NRGI / resource-projects-etl

ETL processes for rp.org
GNU General Public License v2.0
3 stars 2 forks source link

Specify workflow for updates #26

Open timgdavies opened 9 years ago

timgdavies commented 9 years ago

We need to describe a clear workflow for updates to data.

This ticket as a placeholder.

timgdavies commented 9 years ago

Handling manual edits

It would be useful to allow minor edits to be made through a web interface.
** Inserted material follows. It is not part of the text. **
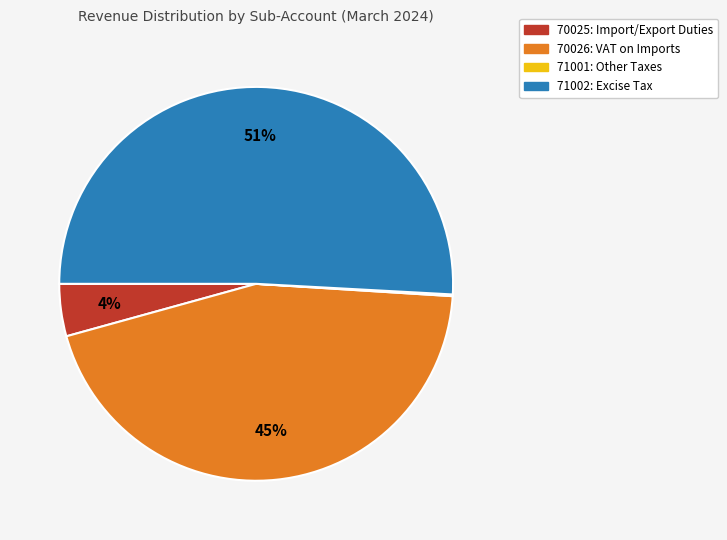

Is it true that 70026 is 35% of the pie?

False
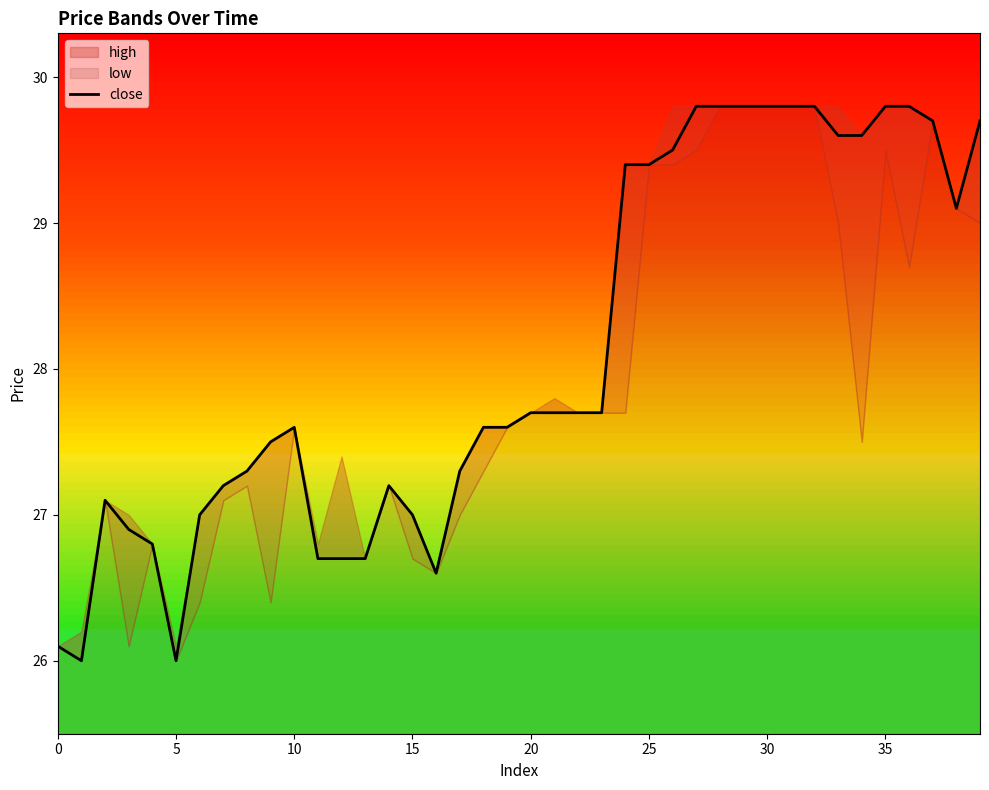

What is the difference between the maximum and minimum values?

3.8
Ontowiki supports this, but we need to capture the history of edits, so they can be re-applied if data is re-imported in future.

Using the history

When edits are made through Ontowiki a history is maintained via the erfurt API in the Versioning Actions and Versioning Payload tables.

The query:


SELECT * FROM DB.DBA.ef_versioning_actions LEFT JOIN DB.DBA.ef_versioning_payloads ON DB.DBA.ef_versioning_payloads.id = payload_id WHERE model = 'http://resourceprojects.org/' 

fetches all the changes stored in history with hashes. For example, the following hashes represent removing the labels 'Uk' and 'UK' from 'http://resourceprojects.org/country/gb':

 a:1:{s:38:"http://resourceprojects.org/country/gb";a:1:{s:45:"http://www.w3.org/2004/02/skos/core#prefLabel";a:1:{i:0;a:3:{s:5:"value";s:2:"Uk";s:4:"type";s:7:"literal";s:4:"lang";s:2:"en";}}}}
 a:1:{s:38:"http://resourceprojects.org/country/gb";a:1:{s:45:"http://www.w3.org/2004/02/skos/core#prefLabel";a:1:{i:0;a:3:{s:5:"value";s:2:"UK";s:4:"type";s:7:"literal";s:4:"lang";s:2:"en";}}}}

Need to identify the meaning of s:38 etc. to work out how we know this is a command to remove triples.